Enhancement and Envy

The New York Times op-ed page has two intriguing articles about (perhaps indirectly) competition and society. Judith Warner, presumably without any unnatural brain enhancements (no, I'm not above cheap jokes), is not convinced that cognitive enhancements will improve the world, though she gives a fair summary of the arguments in favor. I tend to agree with her. If we need drugs to achieve something through the frenzied haze of our lives, perhaps we need less frenzy, less haze. A few months ago, however, the Economist was already in favor.

Sonja Lyubomirsky explains why, in spite of our current recession, people are generally happy. Evidently, we are less aware of our objective status than our status compared to others. If everyone is in trouble economically, we tend to be happier than if we are moderately prosperous compared to the exuberant prosperity of our neighbors. Envy runs deep.

2 comments:

Anonymous said...

That's a tough question. I definitely agree with you that we need less frenzy and less haze in our lives. For better or worse, there are so many changes in our society right now that it's mind boggling, from mind-enhancing drugs, to technology and the ways we interact to our social fabric. Is it all truly bringing us together or pulling us more and more apart? It's like when you jump into something (such as facebook for a perhaps benign example) you're immediately whisked away with the current. It's hard to know what to hold on to and what to let go of. Sometimes I wish I could just defer my decisions on everything for ten or twenty or a hundred years and see where these things lead.

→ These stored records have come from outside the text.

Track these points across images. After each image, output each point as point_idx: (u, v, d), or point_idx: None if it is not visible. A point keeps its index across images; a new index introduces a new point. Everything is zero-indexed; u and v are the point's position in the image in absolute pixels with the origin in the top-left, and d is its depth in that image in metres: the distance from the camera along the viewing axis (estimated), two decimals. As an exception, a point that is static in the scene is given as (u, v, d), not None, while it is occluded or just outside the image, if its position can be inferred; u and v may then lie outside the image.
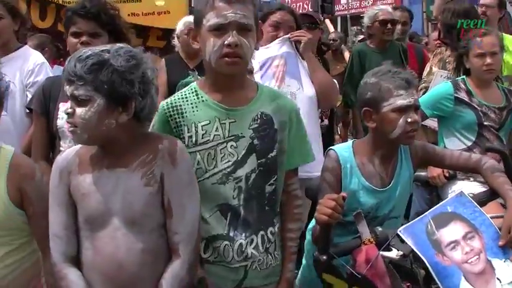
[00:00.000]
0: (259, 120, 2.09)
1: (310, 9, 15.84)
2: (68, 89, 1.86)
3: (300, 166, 2.28)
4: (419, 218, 2.07)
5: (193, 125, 2.06)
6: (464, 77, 3.56)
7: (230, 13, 1.98)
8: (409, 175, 2.41)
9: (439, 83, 3.88)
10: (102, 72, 1.82)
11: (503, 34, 5.01)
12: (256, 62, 3.31)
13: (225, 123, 2.06)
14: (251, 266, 2.11)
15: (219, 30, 1.99)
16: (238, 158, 2.07)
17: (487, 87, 3.52)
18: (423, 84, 4.24)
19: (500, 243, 2.05)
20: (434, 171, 3.48)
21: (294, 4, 20.60)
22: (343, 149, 2.38)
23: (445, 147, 3.53)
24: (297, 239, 2.24)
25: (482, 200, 2.21)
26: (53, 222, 1.97)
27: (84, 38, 2.66)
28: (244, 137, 2.07)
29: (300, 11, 19.20)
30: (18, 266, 2.11)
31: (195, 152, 2.06)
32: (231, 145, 2.07)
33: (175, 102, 2.10)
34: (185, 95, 2.12)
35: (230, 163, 2.06)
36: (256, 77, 3.25)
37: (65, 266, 1.94)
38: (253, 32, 2.05)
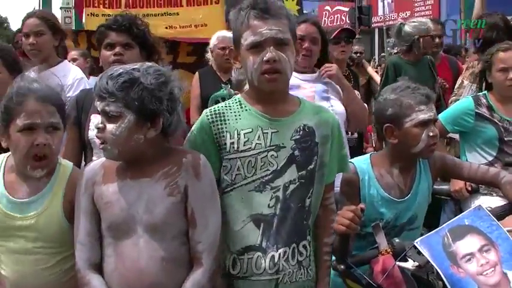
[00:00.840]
0: (301, 132, 2.13)
1: (348, 21, 15.96)
2: (99, 105, 1.97)
3: None
4: (436, 230, 2.12)
5: (235, 132, 2.10)
6: (486, 92, 3.59)
7: (265, 30, 2.03)
8: (427, 186, 2.47)
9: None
10: (133, 90, 1.93)
11: None
12: None
13: (267, 133, 2.10)
14: (282, 279, 2.11)
15: (257, 47, 2.04)
16: (278, 168, 2.09)
17: (509, 102, 3.52)
18: (453, 97, 4.26)
19: None
20: (457, 185, 3.51)
21: (333, 16, 20.81)
22: (362, 161, 2.46)
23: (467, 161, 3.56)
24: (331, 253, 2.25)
25: (500, 213, 2.26)
26: (77, 230, 2.05)
27: (117, 49, 2.79)
28: (285, 147, 2.10)
29: (338, 23, 19.32)
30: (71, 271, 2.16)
31: (236, 158, 2.10)
32: (272, 154, 2.09)
33: (218, 110, 2.14)
34: (229, 104, 2.17)
35: (269, 172, 2.09)
36: None
37: (88, 272, 2.01)
38: (290, 46, 2.09)
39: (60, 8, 39.44)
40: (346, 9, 15.42)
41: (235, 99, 2.19)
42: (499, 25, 4.34)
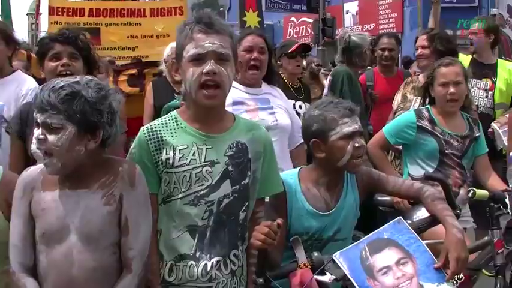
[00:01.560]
0: (234, 148, 2.20)
1: (312, 33, 16.12)
2: (39, 117, 1.99)
3: None
4: (355, 243, 2.15)
5: (171, 148, 2.16)
6: (429, 106, 3.66)
7: (208, 43, 2.09)
8: (354, 200, 2.49)
9: None
10: (75, 103, 1.97)
11: (499, 60, 5.13)
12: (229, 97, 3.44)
13: (202, 149, 2.16)
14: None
15: (198, 60, 2.10)
16: (213, 183, 2.16)
17: (450, 115, 3.60)
18: (400, 112, 4.32)
19: (436, 265, 2.12)
20: (399, 196, 3.56)
21: (298, 27, 20.98)
22: (289, 175, 2.48)
23: (409, 174, 3.61)
24: None
25: (421, 227, 2.29)
26: (12, 232, 2.10)
27: (64, 60, 2.80)
28: (219, 163, 2.17)
29: (303, 34, 19.49)
30: None
31: (173, 173, 2.16)
32: (207, 170, 2.16)
33: (155, 128, 2.20)
34: (165, 121, 2.22)
35: (204, 186, 2.15)
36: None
37: (23, 275, 2.05)
38: (231, 62, 2.16)
39: (27, 14, 38.99)
40: (311, 20, 15.55)
41: (171, 116, 2.24)
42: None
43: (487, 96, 4.91)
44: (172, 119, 2.23)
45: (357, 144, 2.36)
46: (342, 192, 2.47)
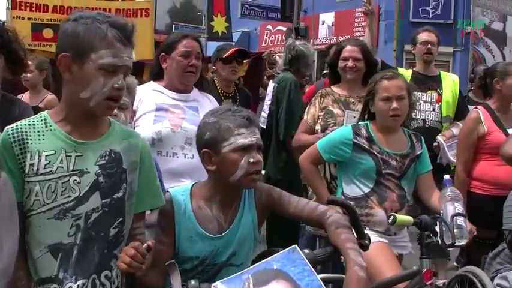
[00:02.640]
0: (107, 157, 1.99)
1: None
2: None
3: None
4: (240, 273, 1.88)
5: (37, 153, 1.93)
6: (367, 121, 3.40)
7: (126, 56, 1.93)
8: (251, 221, 2.22)
9: (352, 123, 3.70)
10: None
11: (442, 72, 4.91)
12: (152, 102, 3.19)
13: (70, 156, 1.94)
14: None
15: (110, 71, 1.91)
16: (80, 194, 1.94)
17: (391, 132, 3.35)
18: (332, 128, 3.95)
19: None
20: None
21: (274, 35, 20.83)
22: (181, 191, 2.21)
23: (342, 193, 3.35)
24: None
25: (320, 258, 2.00)
26: None
27: None
28: (89, 172, 1.95)
29: (279, 42, 19.30)
30: None
31: (35, 182, 1.92)
32: (74, 180, 1.94)
33: (20, 128, 1.95)
34: (33, 122, 1.98)
35: (70, 198, 1.93)
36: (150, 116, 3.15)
37: None
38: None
39: None
40: (285, 29, 15.38)
41: (41, 116, 2.00)
42: None
43: (434, 109, 4.63)
44: (41, 120, 1.98)
45: (252, 160, 2.09)
46: (237, 212, 2.19)
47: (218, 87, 4.29)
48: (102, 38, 1.89)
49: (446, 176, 3.08)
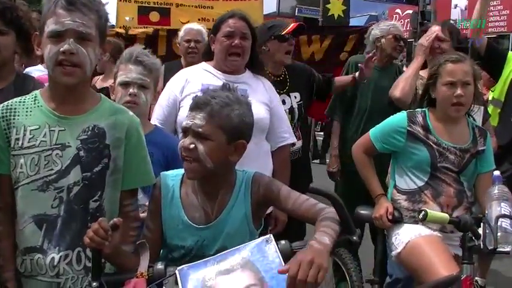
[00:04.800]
0: (89, 132, 2.05)
1: (410, 27, 15.19)
2: None
3: None
4: (205, 259, 1.83)
5: (22, 128, 2.04)
6: (426, 109, 3.13)
7: (68, 20, 1.96)
8: (244, 214, 2.08)
9: None
10: None
11: None
12: (199, 81, 3.16)
13: (54, 131, 2.03)
14: (64, 284, 2.04)
15: (57, 37, 1.97)
16: (62, 168, 2.02)
17: (452, 122, 3.06)
18: None
19: (280, 269, 1.72)
20: (378, 211, 3.09)
21: (403, 20, 19.95)
22: (171, 175, 2.14)
23: (395, 186, 3.14)
24: None
25: (297, 249, 1.87)
26: None
27: None
28: (70, 147, 2.03)
29: (407, 28, 18.48)
30: None
31: (20, 155, 2.02)
32: (56, 153, 2.02)
33: (11, 105, 2.08)
34: (24, 99, 2.10)
35: (53, 171, 2.02)
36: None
37: None
38: (94, 43, 2.02)
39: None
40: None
41: (33, 95, 2.11)
42: None
43: None
44: (32, 98, 2.10)
45: (181, 143, 2.01)
46: (227, 204, 2.07)
47: (266, 70, 3.67)
48: (49, 9, 1.98)
49: (496, 172, 2.74)
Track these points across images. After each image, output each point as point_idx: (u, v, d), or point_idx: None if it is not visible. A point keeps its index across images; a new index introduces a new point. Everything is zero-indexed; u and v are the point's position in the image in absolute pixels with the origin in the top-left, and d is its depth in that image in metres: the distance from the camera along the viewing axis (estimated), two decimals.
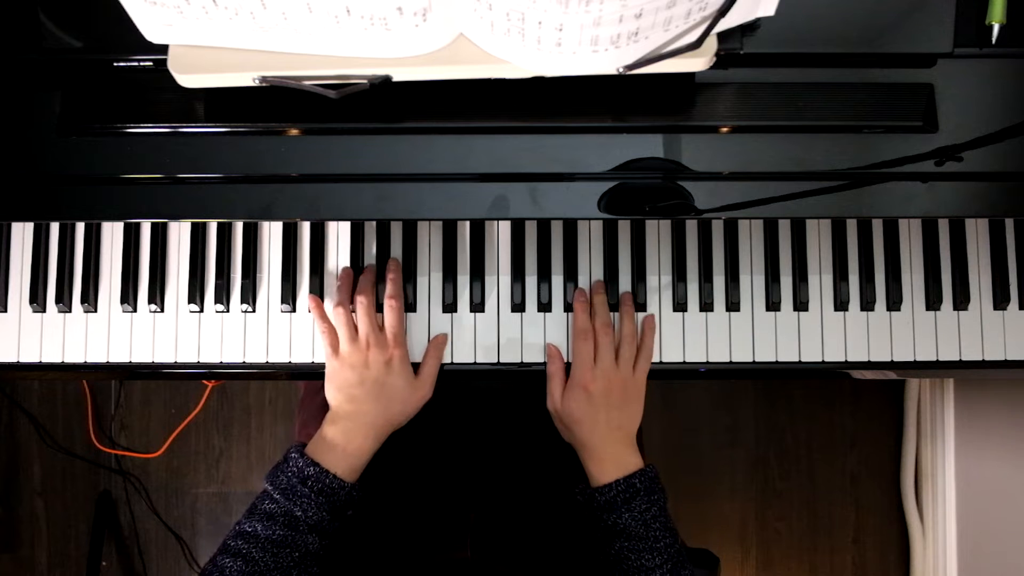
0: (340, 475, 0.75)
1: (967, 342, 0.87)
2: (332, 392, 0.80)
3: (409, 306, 0.86)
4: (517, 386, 1.09)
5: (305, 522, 0.72)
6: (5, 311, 0.88)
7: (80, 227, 0.89)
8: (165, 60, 0.70)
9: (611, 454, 0.79)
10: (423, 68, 0.69)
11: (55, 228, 0.89)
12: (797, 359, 0.87)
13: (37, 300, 0.87)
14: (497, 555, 0.84)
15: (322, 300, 0.87)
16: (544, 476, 0.94)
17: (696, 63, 0.69)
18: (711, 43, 0.68)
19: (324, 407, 1.03)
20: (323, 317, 0.83)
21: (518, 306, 0.86)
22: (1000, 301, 0.87)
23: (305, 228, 0.88)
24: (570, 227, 0.88)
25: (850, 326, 0.87)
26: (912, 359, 0.87)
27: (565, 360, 0.85)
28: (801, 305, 0.87)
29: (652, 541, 0.75)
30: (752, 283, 0.87)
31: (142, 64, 0.75)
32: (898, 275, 0.87)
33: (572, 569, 0.82)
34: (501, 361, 0.86)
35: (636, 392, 0.82)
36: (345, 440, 0.77)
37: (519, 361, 0.86)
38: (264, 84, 0.69)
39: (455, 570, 0.80)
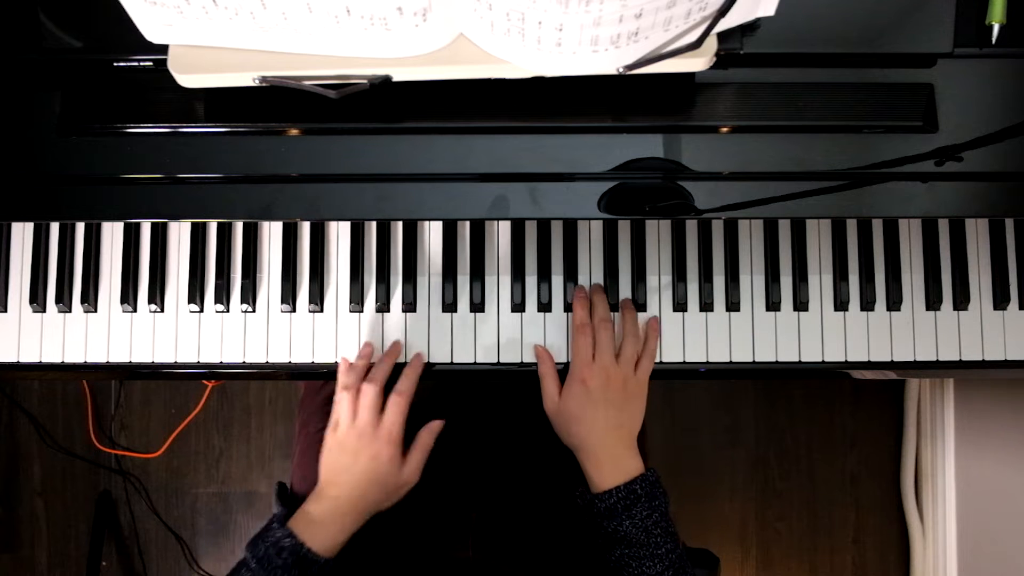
0: (316, 550, 0.75)
1: (967, 342, 0.87)
2: (324, 467, 0.80)
3: (409, 306, 0.86)
4: (518, 386, 1.09)
5: None
6: (5, 311, 0.88)
7: (80, 227, 0.89)
8: (165, 60, 0.70)
9: (610, 456, 0.78)
10: (423, 68, 0.69)
11: (55, 228, 0.89)
12: (797, 359, 0.87)
13: (37, 300, 0.87)
14: (499, 555, 0.84)
15: (322, 302, 0.87)
16: (546, 476, 0.94)
17: (696, 63, 0.69)
18: (711, 43, 0.68)
19: (324, 407, 1.04)
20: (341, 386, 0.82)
21: (518, 306, 0.86)
22: (1000, 301, 0.87)
23: (305, 228, 0.88)
24: (570, 227, 0.88)
25: (850, 326, 0.87)
26: (912, 359, 0.87)
27: (555, 361, 0.84)
28: (801, 305, 0.87)
29: (653, 548, 0.74)
30: (752, 283, 0.87)
31: (142, 64, 0.75)
32: (898, 275, 0.87)
33: (574, 569, 0.81)
34: (501, 361, 0.86)
35: (637, 391, 0.81)
36: (327, 518, 0.77)
37: (519, 361, 0.86)
38: (264, 84, 0.69)
39: (457, 570, 0.80)
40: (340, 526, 0.77)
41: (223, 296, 0.87)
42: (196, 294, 0.87)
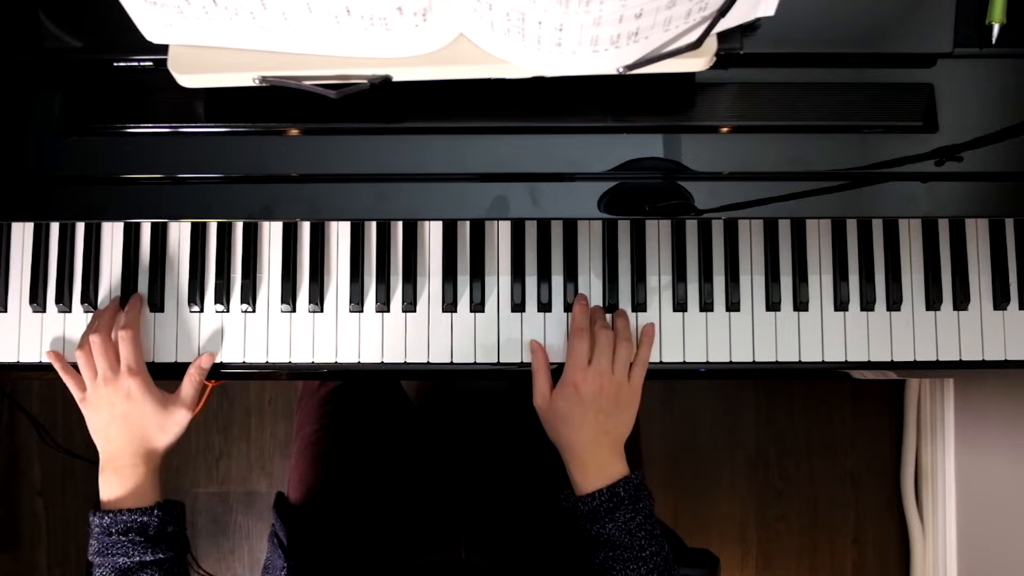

Will there be long-term negative side effects to these drugs that nobody knows about yet? Will their use result in more and more inequality? Could these things outweigh the immediate benefits? I certainly don't know

Un Till said...

Thanks for reading! I don't know either. Wendell Berry has a lot of good mediations on technology. He disagrees with using an automobile (because of pollution), for example, but he admits that he has not figured out how to live without them. So, he limits his use, but he must live with this tension. Would that be the same with brain enhancement, or for that matter, any other suspicious technology that would be swept up by the competitive masses? I am principally against brain enhancers, but I cannot say that if, in 10 years time, everyone else is using them to get by, that I would allow that disadvantage for myself or my children.